- there are creatures whose footsteps survive them in places,
- filled with the fossilized remains of what dropped
- from their mouths as wisdom.
- where they fell they decayed and their remains and the remains of their vegetable
prey gradually condensed so that, glacier-chewed, it didn’t matter
what they were because now they are coal and they rest in eternal pieces
- in beds of shale and silt and dirt.
- the sea dwindles yet
- and the ground is not steady
- undermined as it is by miles of tunnels
- some of them man-made
- which collapse under the weight of the mechanical beasts
- after the coal-miner’s product
- heedless of the effort to lug that black rock
- from those bleak, narrow holds,
- pores in the earth that leave on the skin a dark cast
- till every white sheet on the washing room line
- carries an imprint of a man stretched out like a fossil.
- loco-
- motives were what drove us out at night
- acting out our mother’s secrets in the streets
- oh, she with the purified air and he with the reputation. it was
the talk of the town and why did she do it, fair, young thing that she was
and him a no account from birth. oh heaven help us when it gets to this—a
woman is not safe from a man’s attention. oh, how they stare,
just like they could see right through ya.

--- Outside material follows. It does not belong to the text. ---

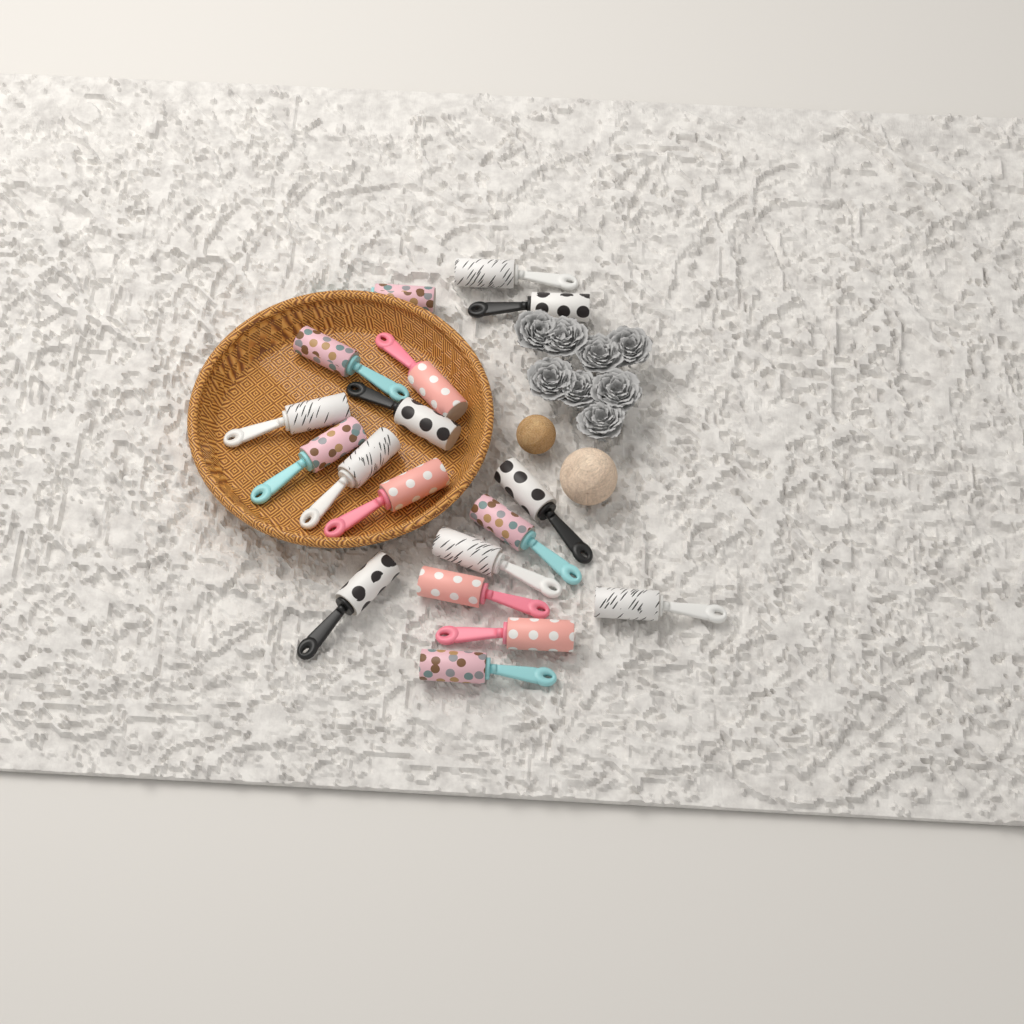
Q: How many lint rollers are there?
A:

- but who saw through whom?
- on that blizzard night when all the coal went white and he asked her
to dance? who saw through whom as he escorted her from the hall
and she with dainty slippers on her feet and nothing on her head?
everyone knew he had a soul as black as sin and she was no exception. did
she really think he’d take her home?
- well he didn’t, did he?
- but he didn’t force her.
- she said no.
- he said walk.
- she tried to, fey creature in the snow
- but the ground collapsed beneath her, undermined as she was by her sense of honor and his pride.

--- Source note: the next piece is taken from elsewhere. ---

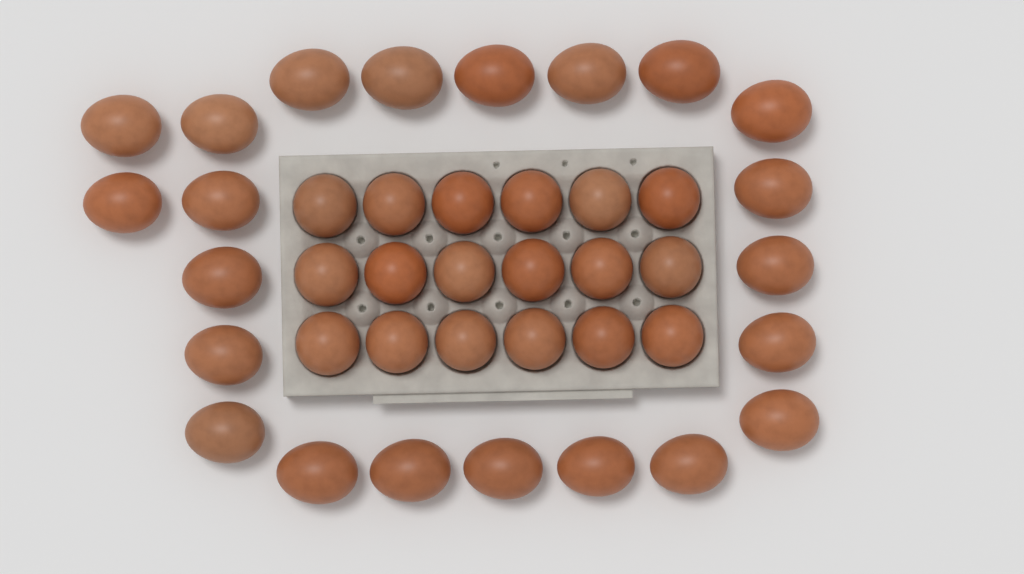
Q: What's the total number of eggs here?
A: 40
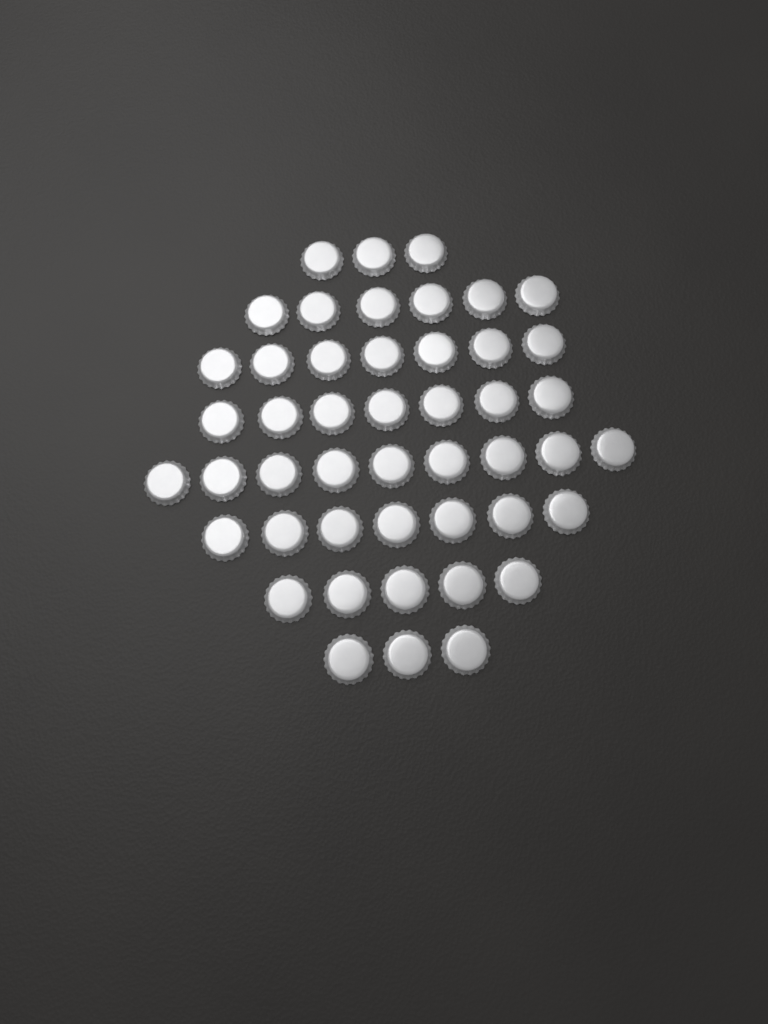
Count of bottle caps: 47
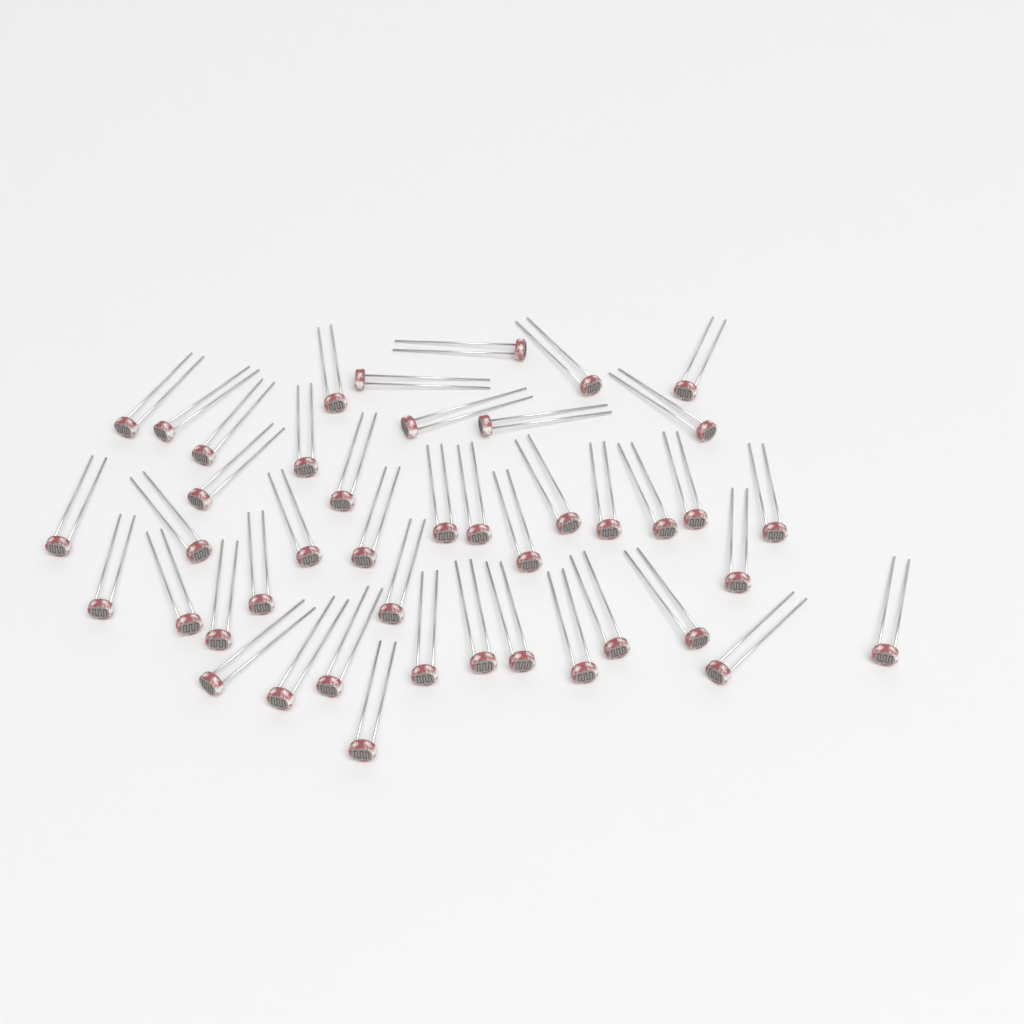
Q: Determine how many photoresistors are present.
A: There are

- how frail we are against the elements;
- who do we think we are
- and does the snow care?
- there once was a dream:
- a deer, a doe, was dying but wouldn’t die, couldn’t
comprehend the subtle implications of her body. she came to a human
couple—a man and a woman—to be saved from her fate. they
didn’t take her for anything other than a wild creature acting
strange and carried her everywhere they went, taking care not to trail
her thin, spindley legs in the snow. it wasn’t until a hunter
revealed to them that the doe was contaminated that the couple knew
they would have to kill her to preserve the way of things. they
wondered why she didn’t know to do this herself and, so
wondering, were startled by noises they heard in the yard, growling
noises, gutteral and deep, and then a cough. in the silence the
humans rushed out to find the doe dead, her throat torn open
and fallen into the snow and the weight of her was resting on the
corpse of her killer, a dog to whom she’d given her scent.
- there is this that
- a creature in motion in response to conditions
- can only be said to have experienced
- laughter retroactive the facts of the situation.